Songs for Dark Seasons

Page 7

by Lisa Hannett


  None of you’s ever been struck by the notion--even as arrowhead teeth pierce the stupid leg you left sticking out from that edible heap, even as the pain the pain the pain burns up your shin, even as you bite your tongue and play corpse, even as chomping leads to spurting to gulping to slurping and, thank holy Christ, to burping and hiccupping and finally to drunken-loud snoring--y’all ain’t never known that the Ursines ain’t really to blame for your being there, crippled and near-senseless, bleeding out on a dirty cave floor. It ain’t really their fault at all.

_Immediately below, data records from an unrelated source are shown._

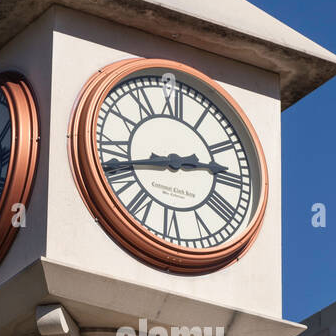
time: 2:42
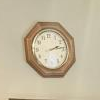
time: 2:13
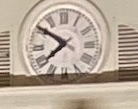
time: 7:50
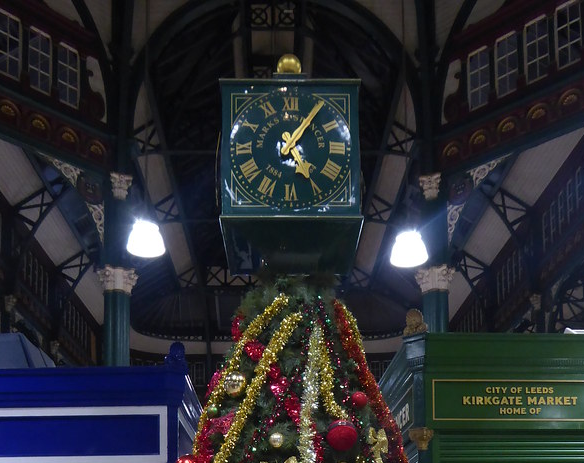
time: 5:05
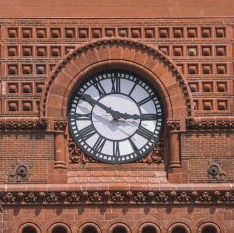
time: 2:50
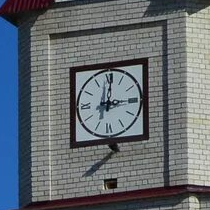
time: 12:14
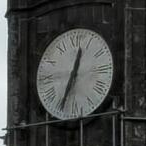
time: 12:34
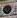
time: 11:37
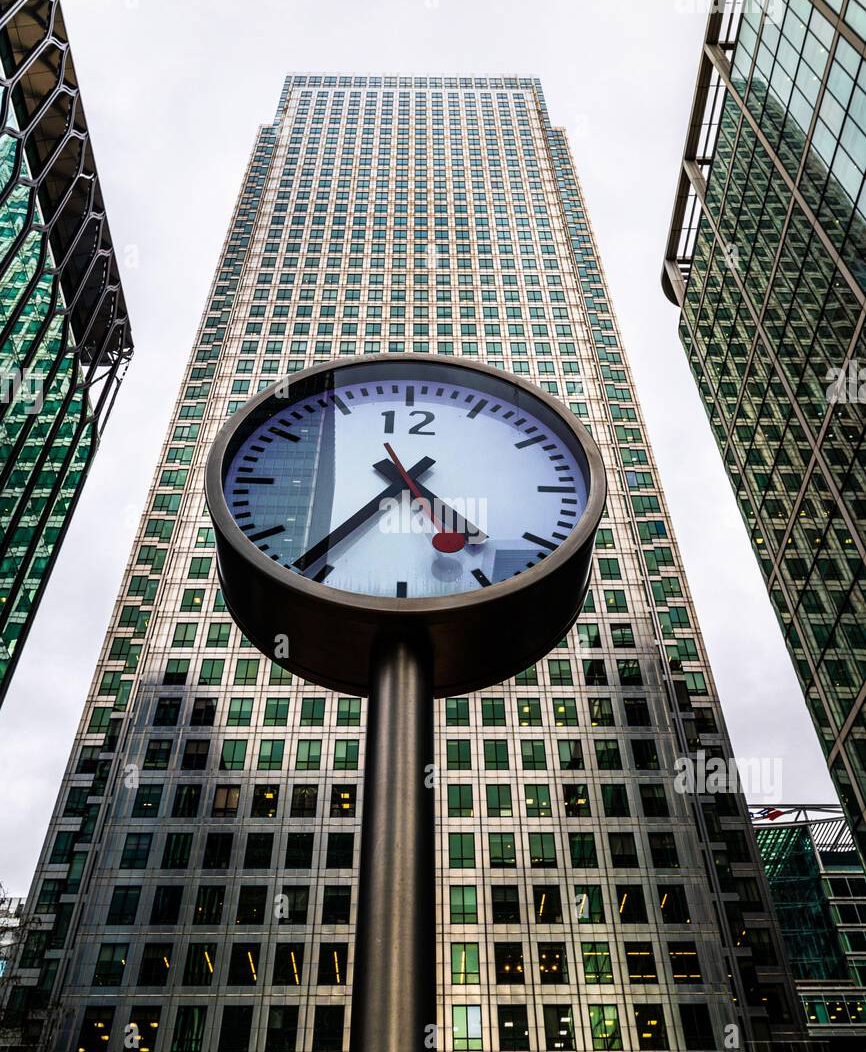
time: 4:36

  So, no. To answer your question: I ain’t never seen ’em clear-like. Maybe they’re part bear, part pig, part giant. Maybe they have talons or tusks or boar-bristle spines. Maybe they wear children’s skins, maybe they have pelts of gore and shadow and stink. But I do know one thing for certain: they ain’t fiends. They ain’t inhuman.

  They ain’t never devoured one another.

  * * *

  Fact is, Ursines ain’t got any real family.

  They ain’t loyal. They hunt solo or in packs, whatever’s convenient. Between breakfast and bedtime, they rut out of instinct. Boars on boars, sows on sows, sires on siblings; ain’t no boundaries between them, no morals, no lifelong mates. They don’t love, so don’t never get lonely. They don’t need. They hunger, that’s all. So they feed.

  They birth plenty of offspring, but their young don’t stay that way for long.

  All right, out with it: what’s squinting them peepers of yours?

  Hmmph. That some imagination you got there, punkin. Ain’t no parents never come a-calling when our foes is set to rampage. Trust me. When them beasts get a good hunger going, it’s every kid for herself.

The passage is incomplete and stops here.